The mainstream press doesn't like to be associated with its lower-class colleagues, the tabloids, and it maintains distance by claiming that tabs print stories about UFO landings, Elvis sightings and 90-year-old pregnant women. "The Star writes about a major candidate," Kalb said, "as it writes about the sex life of frogs and three-headed women." These characterizations are ignorant at best and downright unfair at worst. The grocery tabs are as different from each other as the Washington Post and New York Post.

The Star and the Globe, throwbacks to the old fan mags, are full of celebrity news and movie-star scandal. The National Enquirer, the 3.8-million circulation granddaddy of tabs, and the National Examiner feature equal combinations of celebrity, health and human-interest stories.

Amid the diets, disaster and Princess Di in these four weeklies you won't find outlandish, obvious untruths such as this recent whopper: "JFK's Brain Found in Cuba." Those stories are reserved for the Weekly World News and the Sun, which provide a discreet disclaimer more or less admitting they don't pretend to contain the truth and are "published strictly for the enjoyment of our readers."

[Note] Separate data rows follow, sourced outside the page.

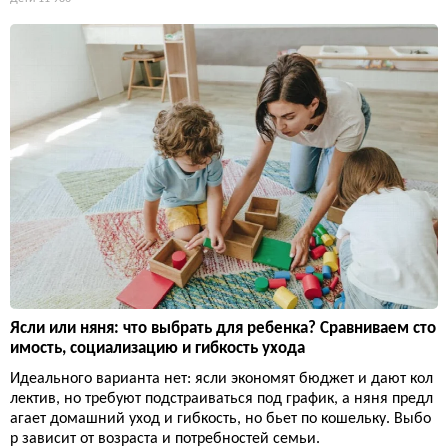
Ясли или няня: что выбрать для ребенка? Сравниваем сто
имость, социализацию и гибкость ухода
Идеального варианта нет: ясли экономят бюджет и дают кол
лектив, но требуют подстраиваться под график, а няня предл
агает домашний уход и гибкость, но бьет по кошельку. Выбо
р зависит от возраста и потребностей семьи.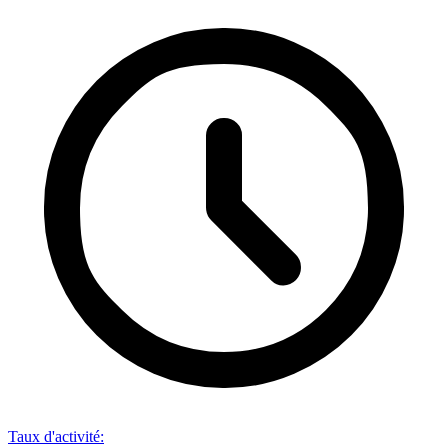
Taux d'activité
: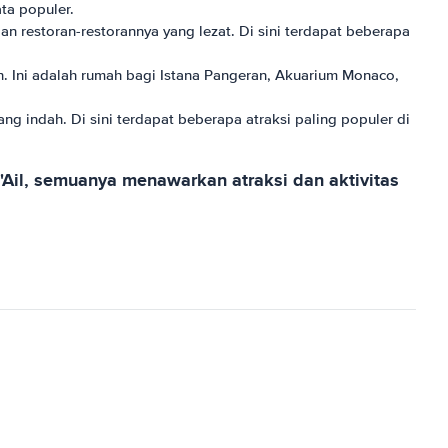
ta populer.
 restoran-restorannya yang lezat. Di sini terdapat beberapa
h. Ini adalah rumah bagi Istana Pangeran, Akuarium Monaco,
g indah. Di sini terdapat beberapa atraksi paling populer di
'Ail, semuanya menawarkan atraksi dan aktivitas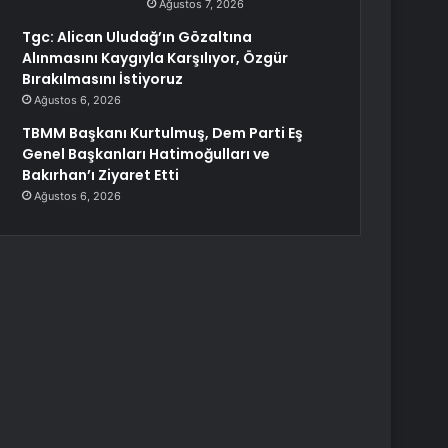
Ağustos 7, 2026
Tgc: Alican Uludağ’ın Gözaltına
Alınmasını Kaygıyla Karşılıyor, Özgür
Bırakılmasını İstiyoruz
Ağustos 6, 2026
TBMM Başkanı Kurtulmuş, Dem Parti Eş
Genel Başkanları Hatimoğulları ve
Bakırhan’ı Ziyaret Etti
Ağustos 6, 2026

Even though the Star isn't as bad as some others, one news analyst found it guilty for being "comfortable in their company" on the same supermarket checkout shelf. If a publication can be pilloried for sitting on the counter next to a bad one, what about People magazine and TV Guide? They also sit on the same checkout line shelf. What about TV news, for that matter? It appears on the same channel as "Hard Copy," "Geraldo" and "Inside Edition."

Tabloid editors don't claim to operate on the same level as mainstream metropolitan daily newspapers. They don't pretend to cover city hall regularly; if they did they'd go out of business. Yet once in a while these two very different vehicles meet, and the collision changes both.